System Design Overview: Cloud-Native Architectures
A practical map of cloud system design: entry points, compute patterns, data stores, async pipelines, resilience, security, and observability.
Reference blueprint
Clients → CDN/Edge → API Gateway (AuthN/Z, WAF, Rate‑limit)
├── REST/GraphQL Services (K8s) → Cache (Redis)
├── Async Workers (Queues/Streams)
├── Batch/ETL (Airflow/Spark)
└── Admin/Backoffice
State: OLTP (Postgres/MySQL), NoSQL (Dynamo/Cassandra), Blob (S3/GCS), Search (Elastic), Analytics (BigQuery/ClickHouse)
Infra: Kubernetes, Service Mesh, IaC (Terraform), Secrets (KMS)
Core patterns
- API gateway: authentication (OIDC), request shaping, routing, circuit breakers.
- Microservices on K8s: autoscaling, HPA, pod disruption budgets, rolling and canary deploys.
- Caching: edge (CDN), app‑side Redis, database read replicas; cache‑aside + TTL + stampede control.
- Messaging: queues (SQS/PubSub) for async work; streams (Kafka) for event sourcing and fanout.

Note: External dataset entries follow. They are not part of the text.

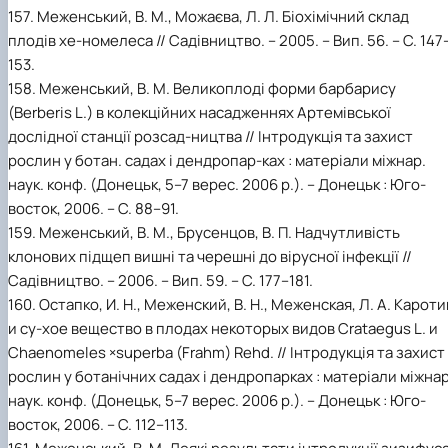
157. Меженський, В. М., Можаєва, Л. Л. Біохімічний склад
плодів хе-номелеса // Садівництво. – 2005. – Вип. 56. – С. 147
153.
158. Меженський, В. М. Великоплоді форми барбарису
(Berberis L.) в колекційних насадженнях Артемівської
дослідної станції розсад-ництва // Інтродукція та захист
рослин у ботан. садах і дендропар-ках : матеріали міжнар.
наук. конф. (Донецьк, 5–7 верес. 2006 р.). – Донецьк : Юго-
восток, 2006. – С. 88–91.
159. Меженський, В. М., Брусенцов, В. П. Надчутливість
клонових підщеп вишні та черешні до вірусної інфекції //
Садівництво. – 2006. – Вип. 59. – C. 177–181.
160. Остапко, И. Н., Меженский, В. Н., Меженская, Л. А. Кароти
и су-хое вещество в плодах некоторых видов Crataegus L. и
Chaenomeles ×superba (Frahm) Rehd. // Інтродукція та захист
рослин у ботанічних садах і дендропарках : матеріали міжнар
наук. конф. (Донецьк, 5–7 верес. 2006 р.). – Донецьк : Юго-
восток, 2006. – С. 112–113.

- Data stores: choose per access pattern (OLTP for transactions, NoSQL for key‑value/scale, search for text, columnar for analytics).
Reliability
- Graceful degradation and feature flags; backpressure; rate limits.
- Multi‑AZ by default; multi‑region active‑active reads where feasible; RPO/RTO defined and tested.
- Idempotency keys for mutable APIs; retries with jitter; dead‑letter queues.
Security
- Principle of least privilege (IAM); encryption in transit (mTLS) and at rest (KMS).
- Secret management, key rotation, short‑lived tokens; audit trails (WORM where needed).
- WAF, bot protection, and abuse detection on edges.
Observability
- Structured logs, metrics, and traces (OpenTelemetry); SLOs and burn‑rate alerts.
- Blackbox probes and synthetic tests; chaos experiments with blast radius limits.
Cost & performance
- Right‑size instances; autoscale; spot capacity for batch.
- Tune hot paths (lock contention, connection pools); profile with p99 focus.
Interview checklist
- Entry → gateway → services → data; sync vs async; cache strategy; failure modes; rollout plan; SLOs.
SLO & capacity templates
SLOs: API p95 < 200 ms, availability 99.9%, error rate < 0.1%
Capacity (BoE): QPS=____, payload=____ KB → egress/day=____ GB; cache hit target=____; DB IOPS needed=____.
Failure drill menu
- Regional outage, cache cluster loss, message backlog, DB primary failover, provider throttle—define runbooks and automate game days.